The renewables sector has seen a roughly 13% decline in jobs compared to pre-pandemic levels
(Getty Images)
December 09, 2020 at 12:01 am UTC

The anemic job growth that the renewable energy sector has seen since May has slowed even further, adding 7,880 jobs in November. According to a new report, these additions barely make a dent in the roughly 446,000 workers out of work, representing a 13 percent decline since the coronavirus pandemic began taking hold in March. 

The Wednesday report from BW Research Partnership Inc. found that none of the clean energy subsectors -- energy efficiency, fuels, transmission and distribution, vehicles and power generation -- saw growth of more than a half percent. Energy efficiency, the largest of these groups, is still down 314,500 jobs.
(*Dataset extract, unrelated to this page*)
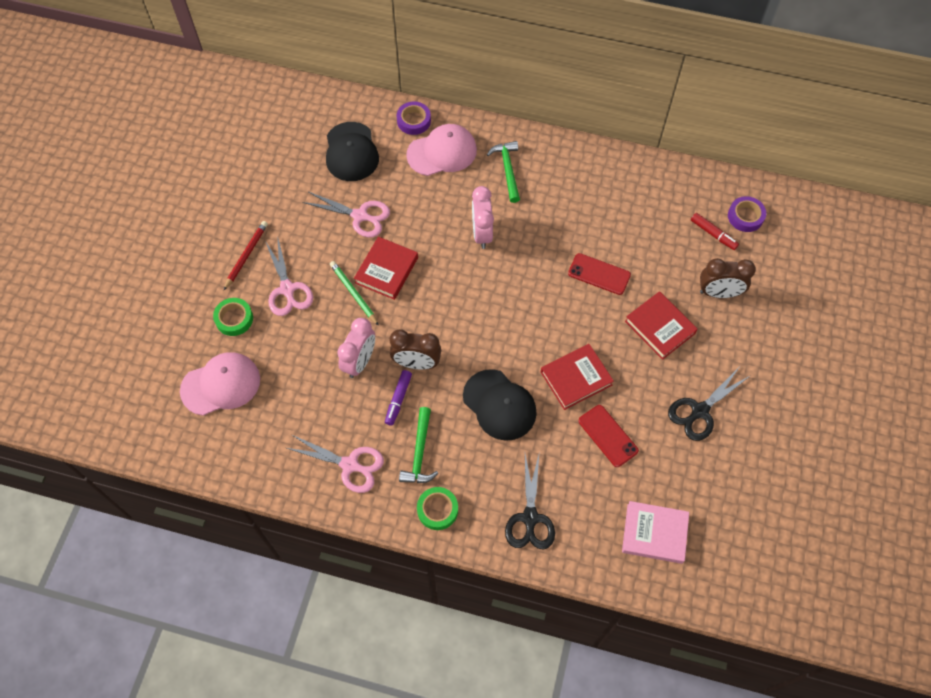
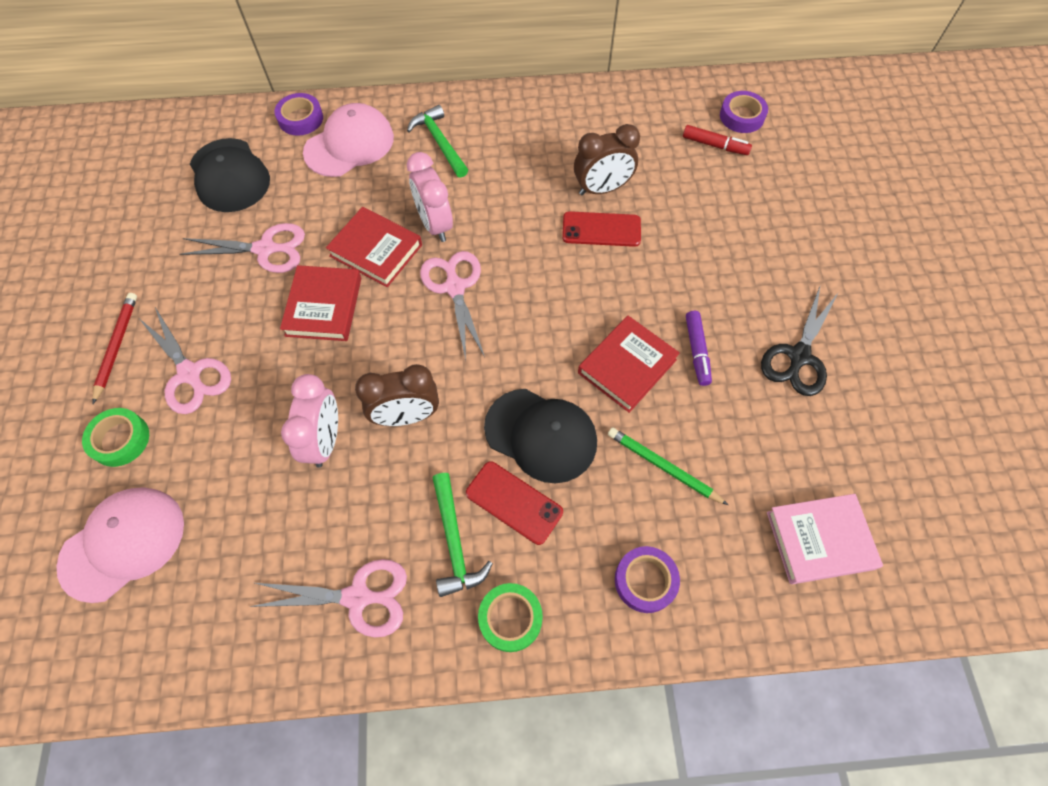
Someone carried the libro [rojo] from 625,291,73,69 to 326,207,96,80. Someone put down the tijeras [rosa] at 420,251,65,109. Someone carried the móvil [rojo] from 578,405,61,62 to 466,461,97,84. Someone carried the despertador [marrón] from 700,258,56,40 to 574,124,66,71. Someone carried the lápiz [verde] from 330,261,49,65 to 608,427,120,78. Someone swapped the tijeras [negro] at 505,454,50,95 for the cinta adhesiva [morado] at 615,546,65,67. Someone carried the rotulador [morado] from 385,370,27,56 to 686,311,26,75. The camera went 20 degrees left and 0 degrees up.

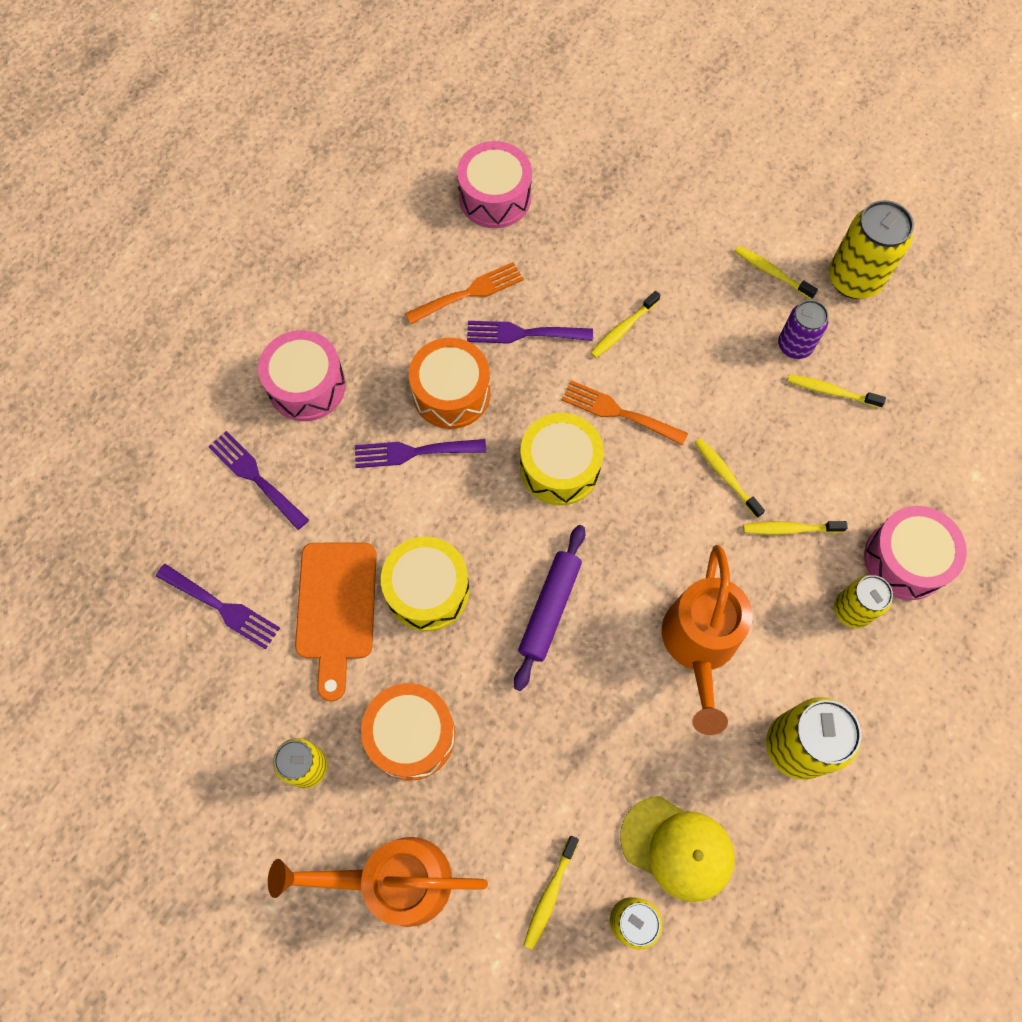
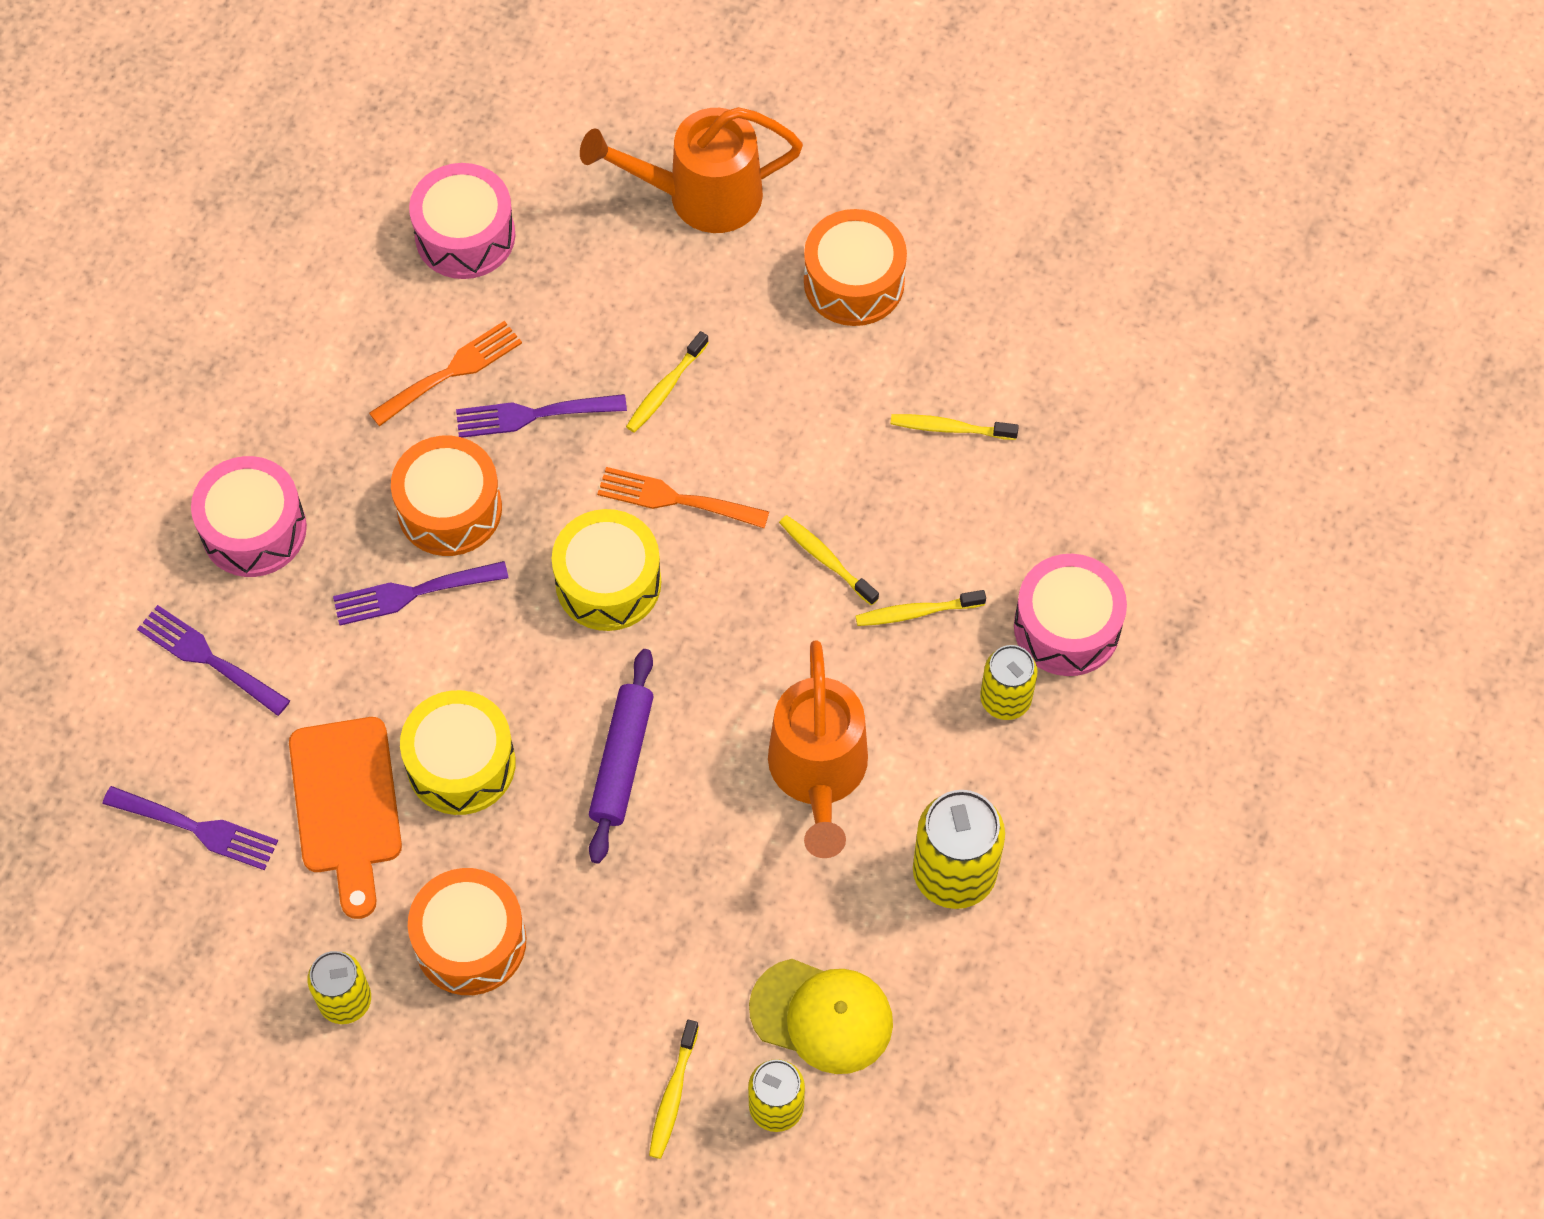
Someone carried the regadera [naranja] from 268,837,220,90 to 580,107,223,126. Someone swapped the cepillo de dientes [amarillo] at 734,246,84,53 for the tambor [naranja] at 804,209,103,117. Someone took away the lata [morado] at 778,300,50,59. Someone took away the lata [amarillo] at 829,200,85,99. The camera went 10 degrees left and 5 degrees down.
And while the overall U.S. employment picture has stalled in recent months as the country sees a resurgence of coronavirus infections and the exhaustion of programs created through an earlier stimulus package, “the clean energy sector has been particularly slow,” the report said. 

November’s meager additions to clean energy employment continues a steady but slowing pattern of growth in the six months since the industry’s low point in May of more than 620,000 jobs lost. The report notes that “Black and Hispanic workers continue to suffer from disproportionately high levels of unemployment” as compared with their white counterparts.

California had the largest monthly increase in November, with more than 1,700 jobs returning in November, though growth in the state still hovers below a half percent. And Georgia is faring particularly badly, with its clean energy sector facing more than 30 percent unemployment. 

Economy-wide, public sector employment in particular has continued to drop, which report author and BW Research Vice President Philip Jordan attributes to falling revenues and increased pandemic-related expenses at the state level. And the long-term unemployment rate has grown substantially since March, representing 37 percent of the 10.7 million total people unemployed.

BW Research’s November jobs analysis -- co-commissioned by Environmental Entrepreneurs (E2), E4TheFuture and the American Council on Renewable Energy -- draws on U.S. Bureau of Labor Statistics data for both October and the first half of November, as well as the Department of Labor’s weekly unemployment summaries. It also pulls from the Dec. 4 jobs report, which documented 344,000 new jobs created nationwide last month.

Lisa Martine Jenkins previously worked at Morning Consult as a senior reporter covering energy and climate change.